Some Morrisania residents are too afraid to even shop for basic needs. Ortega said her 69-year-old father, for example, is too scared to shop at local stores anymore, fearing what he believes, according to Ortega, as aggressive and sometimes violent youngsters who appear to be under the influence of drugs.

“Crack-heads and drug fiends like to harass old people and ask for their money,” Ortega said.

The robberies in Morrisania don’t seem to be confined to the streets, stores and delis, however. Ortega was with her 13-year-old niece Tamyra Chappel when she had her iPod stolen just two weeks ago while waiting on the elevated subway platform for the No. 2 train on Prospect and Westchester Avenues in the middle of the day.

Chappel said she was caught by surprise. “You know, how you’re listening to loud music and you’re in your own little world,” she said. Suddenly these two girls came up to her, she said, and asked for her iPod. One of the girls had a hand in her jacket pocket like she was armed. “Then they just snatched it and ran,” Chappel said.

“There definitely has to be more police around here,” her aunt added. “I want this neighborhood to be better than it is now.”

Shop keepers are on guard too. One store manager, 38-year-old Mohammed Ali of Super 3 King Deli on 3rd Ave. and 162nd St, has not had any robberies at his 24-hour store, but he is worried one will happen because of the lack of police presence on his block.

“We need police around outside all the time to watch out for people,” Ali said. “I don’t think there are enough police in this precinct.”

Calls to the 42nd precinct for comment and requests via email and phone to police headquarters for more information about the investigation went unanswered at press time.

Not everyone in the neighborhood is worried, however. Sacher Lalharbi, 23, manages the 3rd Gourmet Deli on 3rd Avenue and 163rd Street, which closes every night at 11. As a result, he is not concerned about robberies at his own store, but the deli-owner did acknowledge. that groups of people walking the streets of Morrisania late at night stirred fears among residents.

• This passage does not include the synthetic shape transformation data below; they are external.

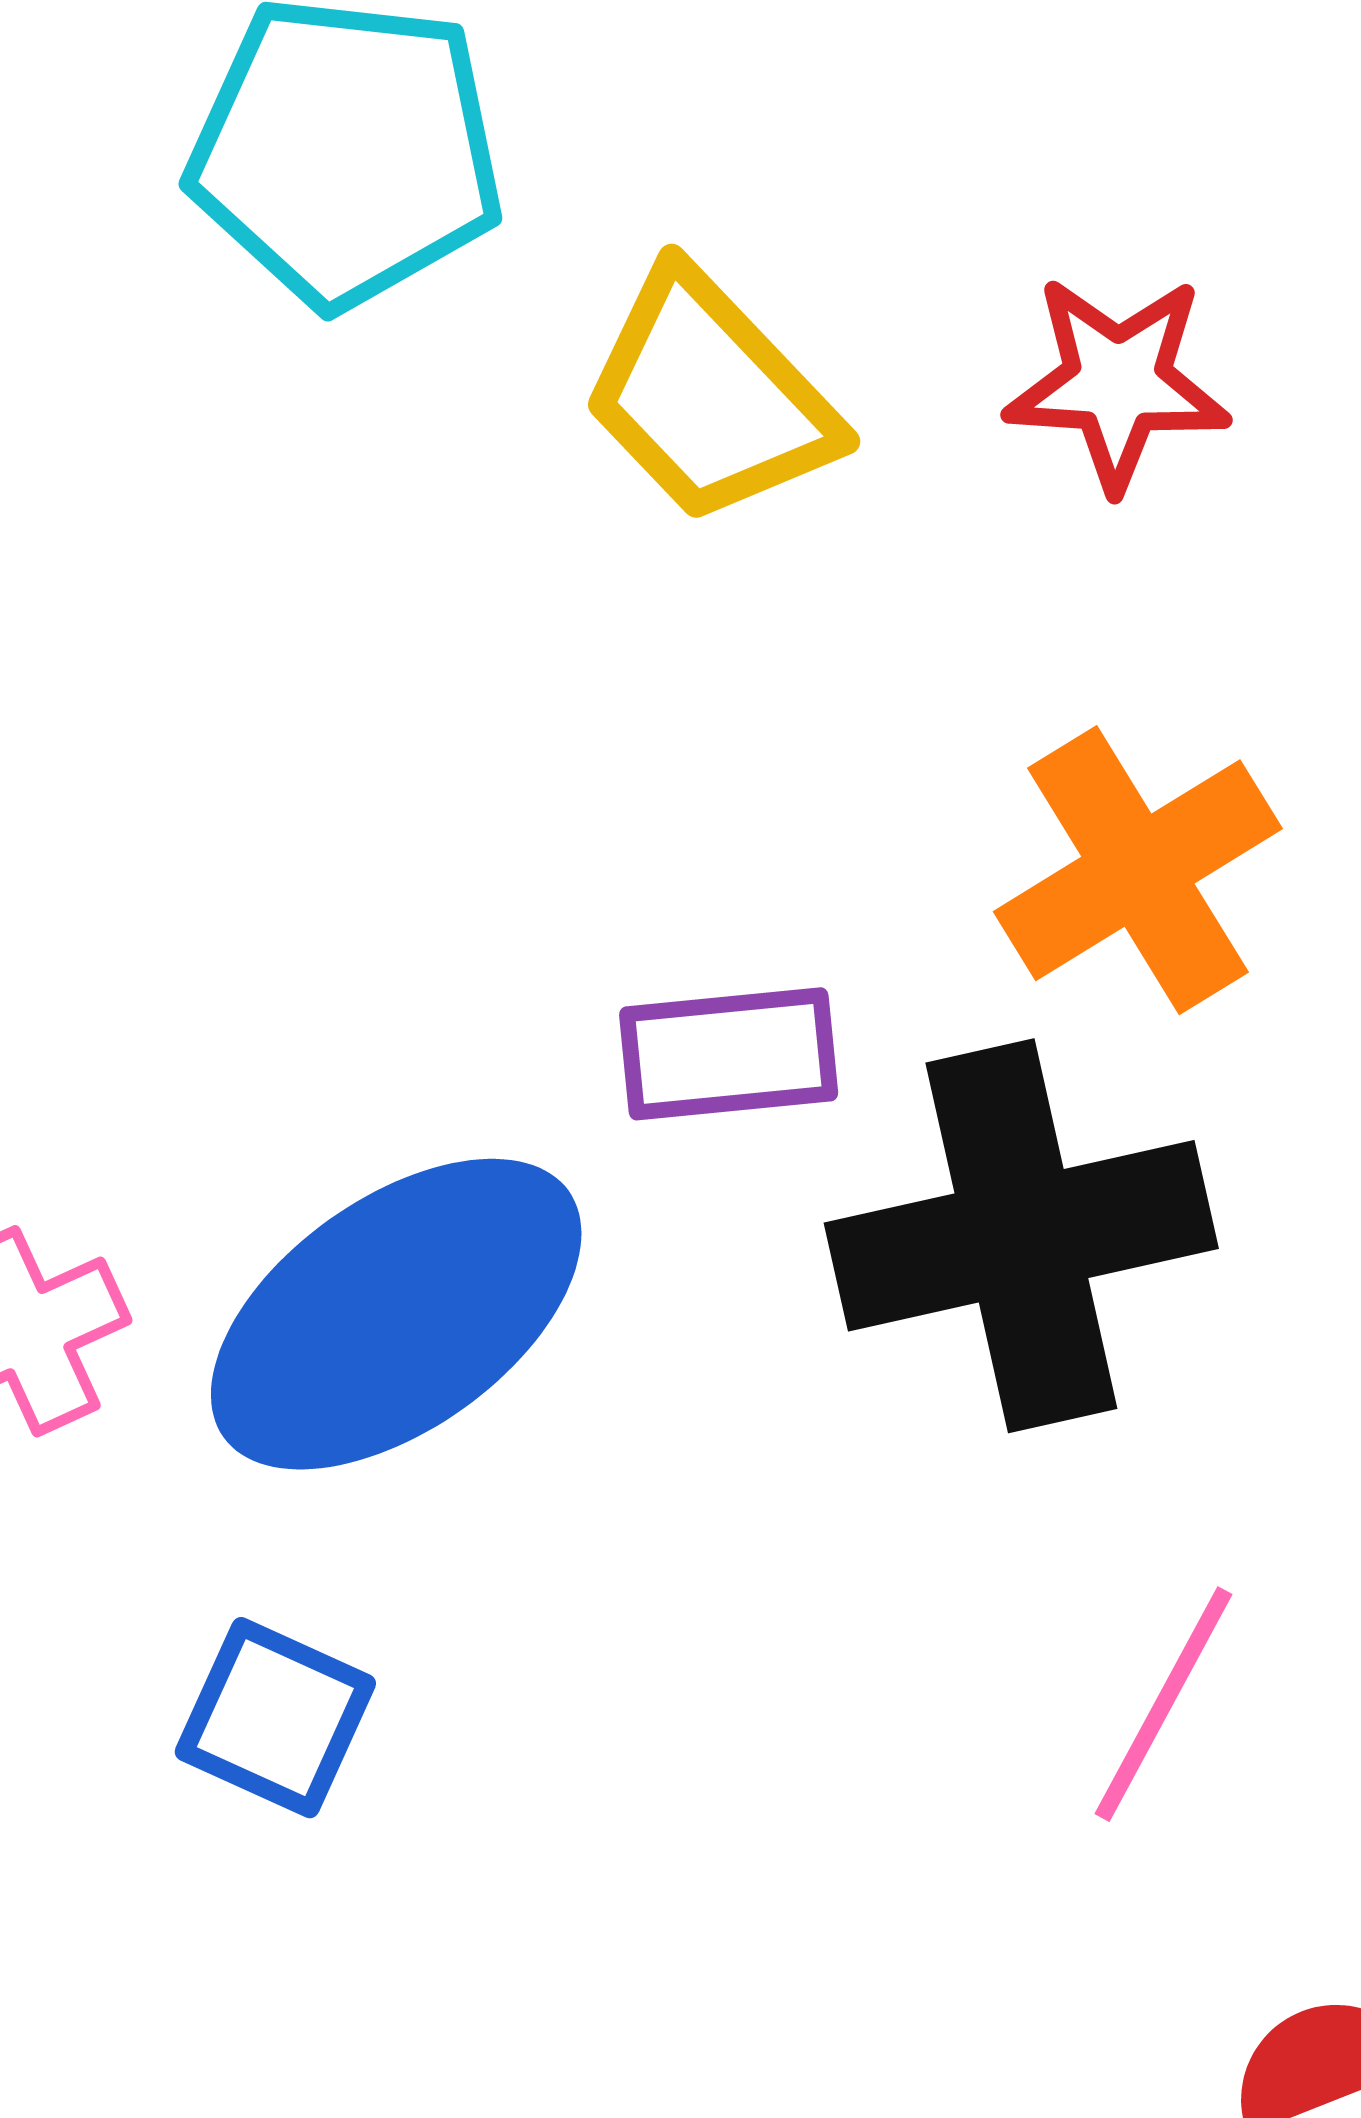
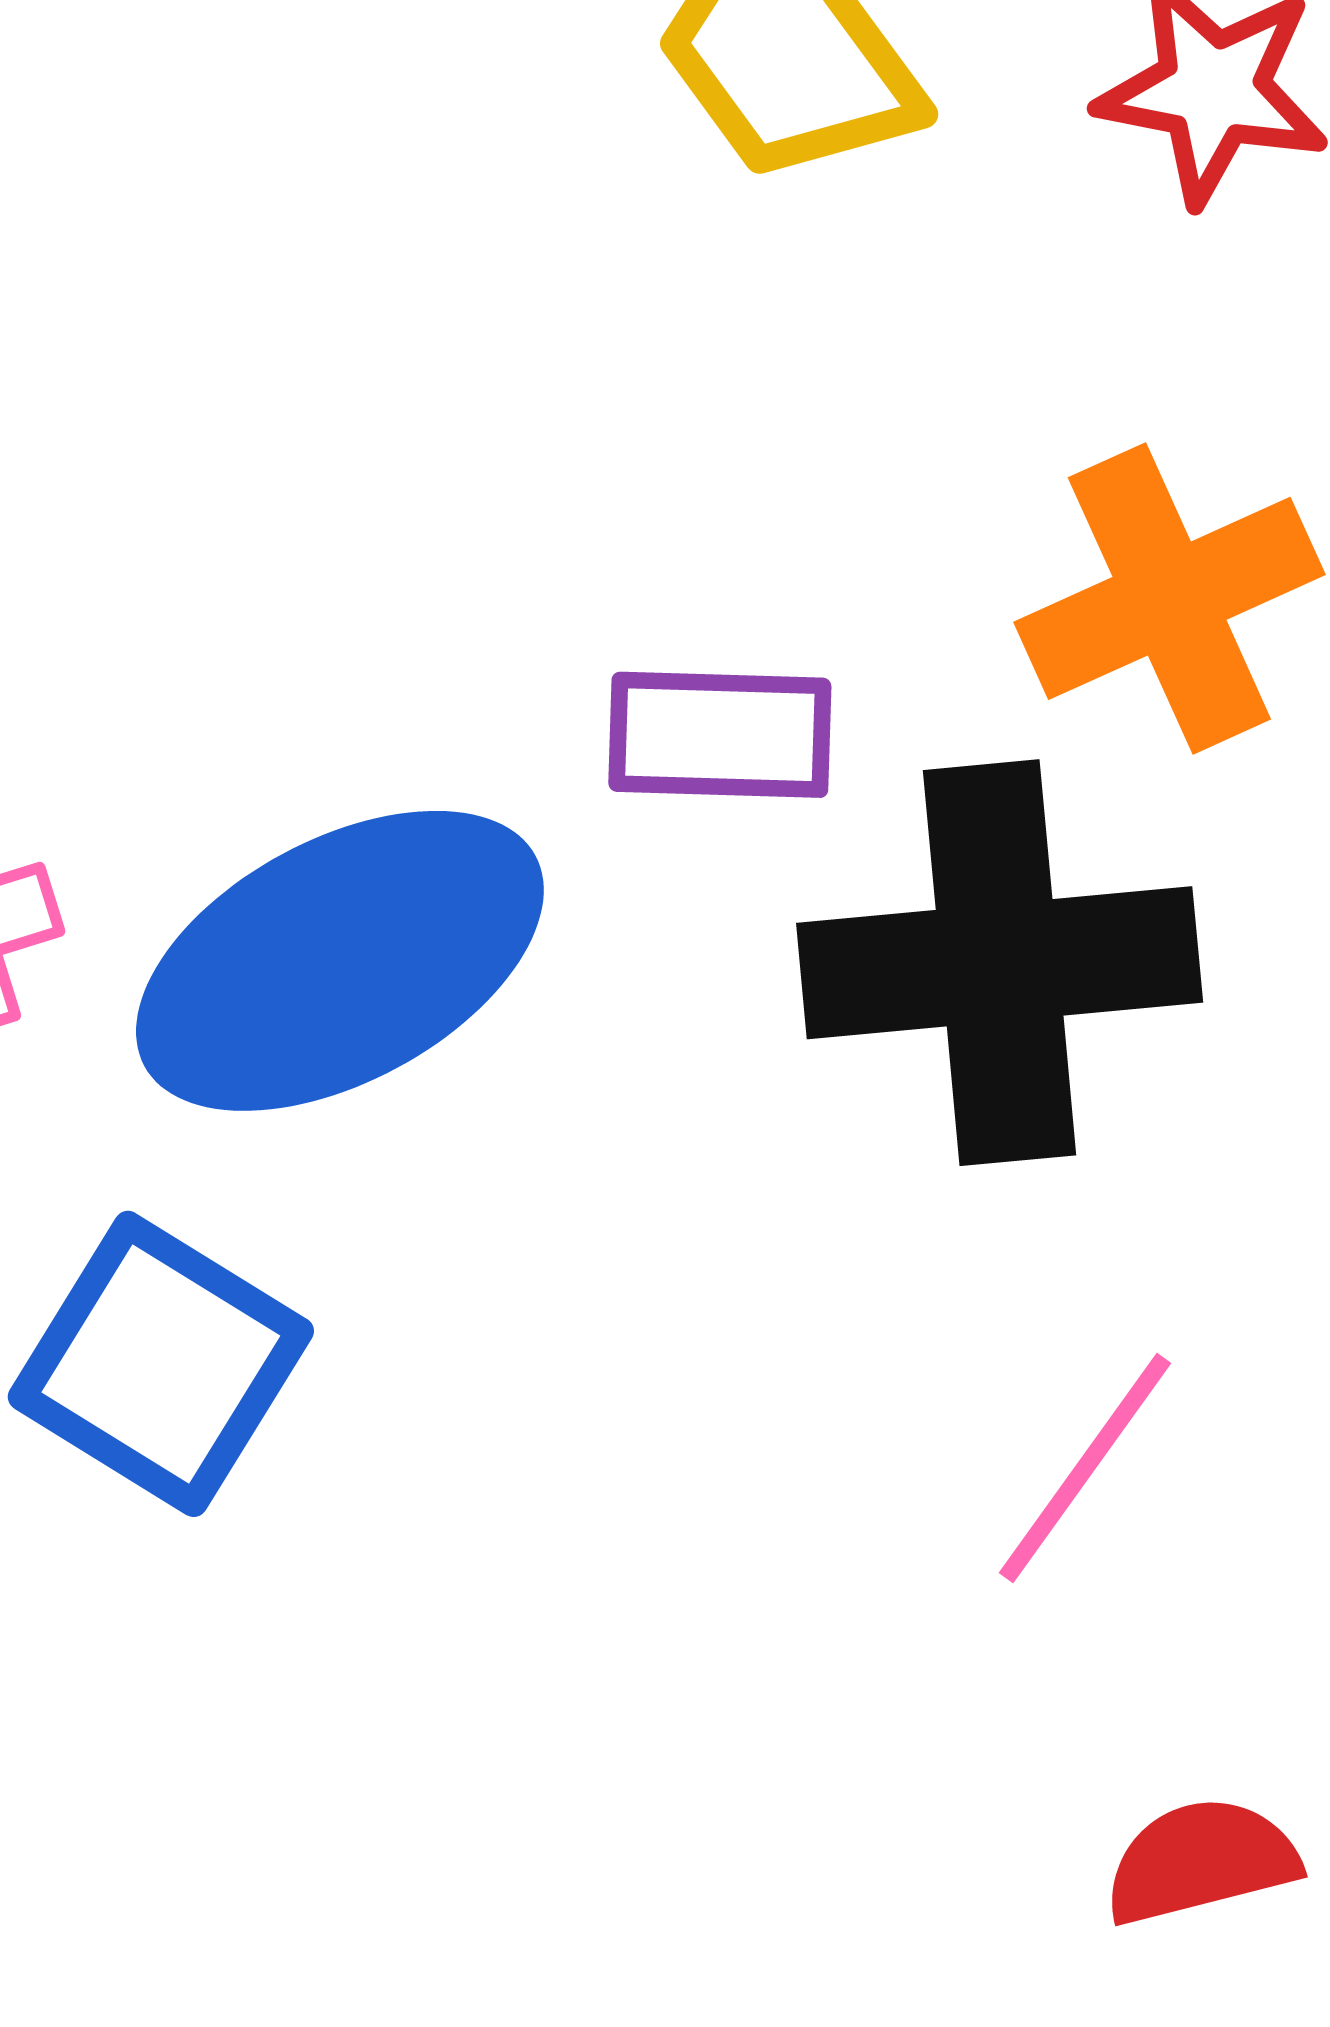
blue square: (275, 1718) -> (161, 1364), size x1.4

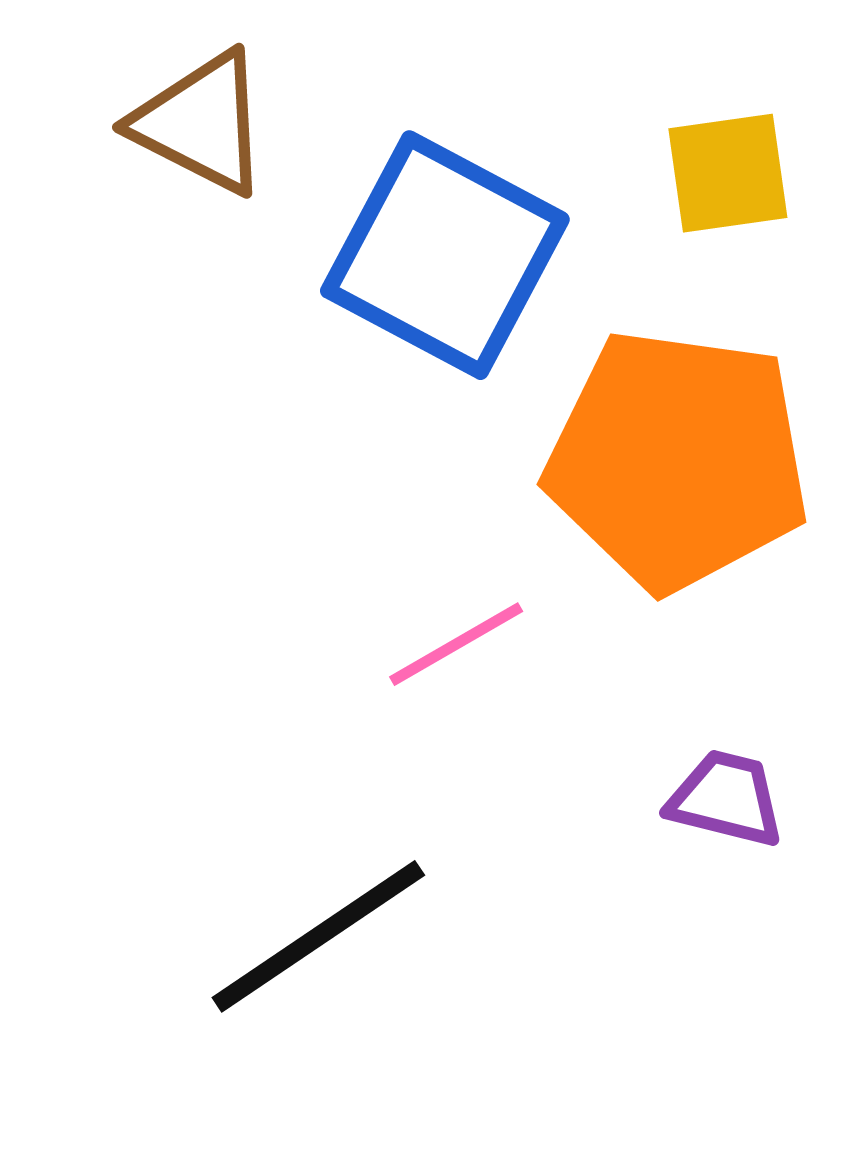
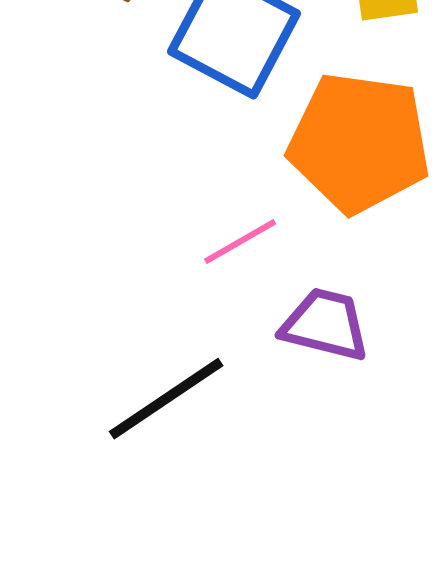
purple trapezoid: (726, 799) -> (325, 325), moved, size x1.4

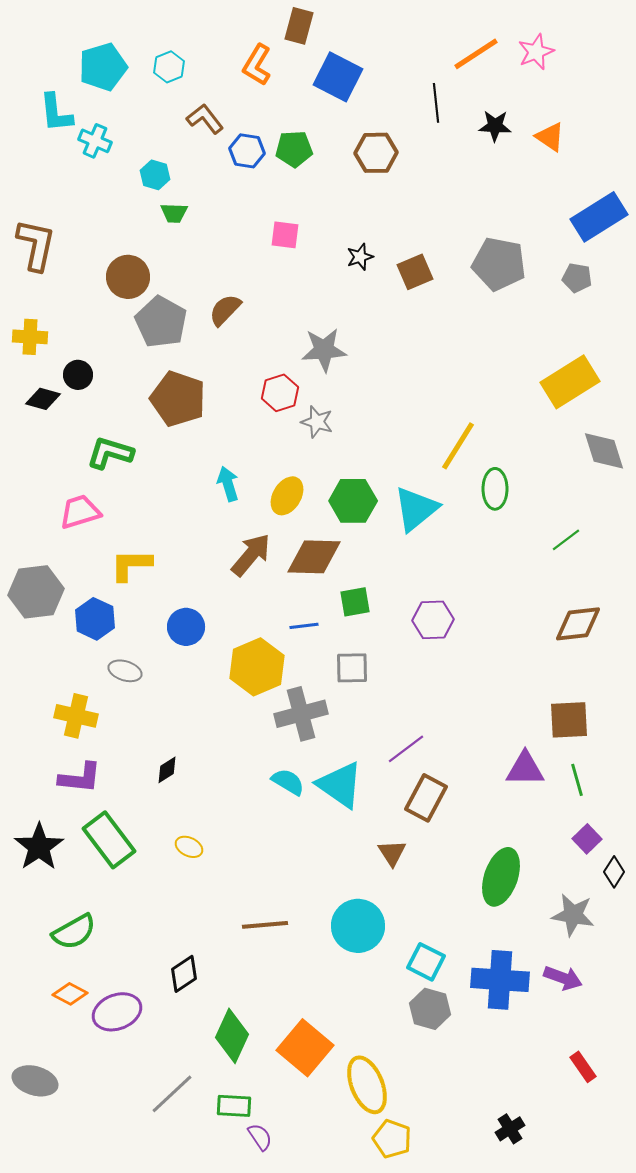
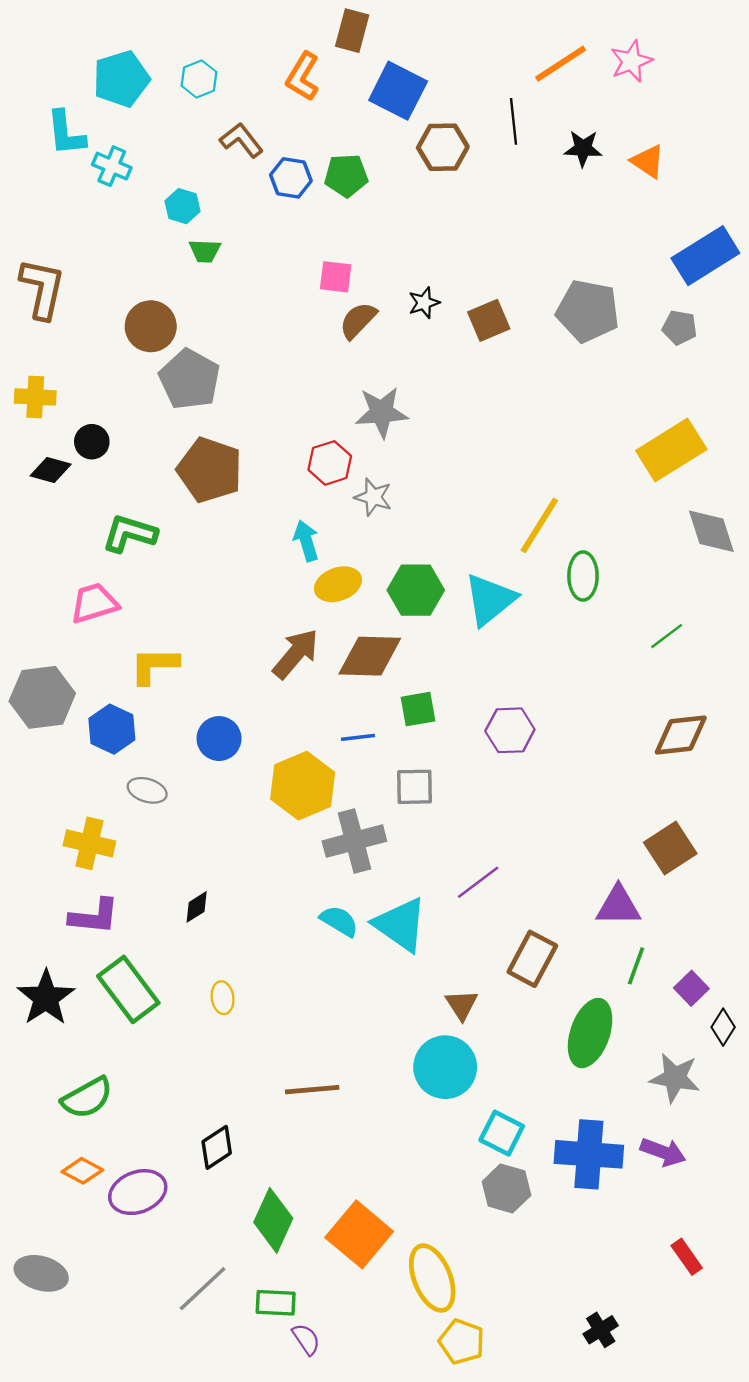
brown hexagon: (376, 153) -> (443, 147), moved
brown semicircle: (225, 310) -> (358, 320), moved
cyan arrow: (228, 484) -> (306, 541), moved
yellow ellipse: (287, 496) -> (338, 584), turned 39
brown square: (569, 720) -> (670, 848), turned -30
green line: (577, 780) -> (636, 966), moved, turned 36
brown rectangle: (426, 798) -> (532, 959), moved
yellow ellipse: (189, 847) -> (223, 998), turned 56
cyan circle: (358, 926) -> (445, 1067), moved

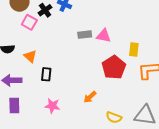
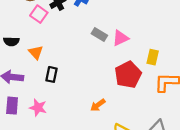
gray rectangle: (85, 35) -> (99, 34), turned 32
pink triangle: (104, 36) -> (120, 38), turned -42
pink star: (52, 106) -> (38, 108), moved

“The crowd that comes in late at night makes the difference,” he said. “You always get a feeling that people in packs act more aggressive late at night. You could tell by their demeanor.”

Yet, Lalharbi said he believes the police presence is a lot greater than it used to be and he feels safe in the neighborhood. Another plus for Lalharbi: his deli is only a few blocks away from the 42nd police precinct. The 42nd Precinct is on a three-sided corner that connects 3rd and Washington Avenues at 159th Sreet.

But many businesses in the neighborhood, like the Dunkin’ Donuts down the block from Lalharbi’s deli, are not taking any chances. Two years ago, the Dunkin’ Donuts was robbed, according to Manager Tahmina Aktar. Since, the actual storefront closes at 10 each night and opts to sell donuts and coffees after that from a late night window facing 163rd Street. The window looks like a booth where movie tickets are sold. Orders are only taken from that window after 10 p. m. to prevent robberies from occurring again. So far it has worked.

Despite the latest string of robberies in early January, things may actually be improving on the streets of Morrisania. A week later, from Jan 17 to the 23rd, only two robberies took place and there was even one less robbery so far in 2011 than there was at this time last year.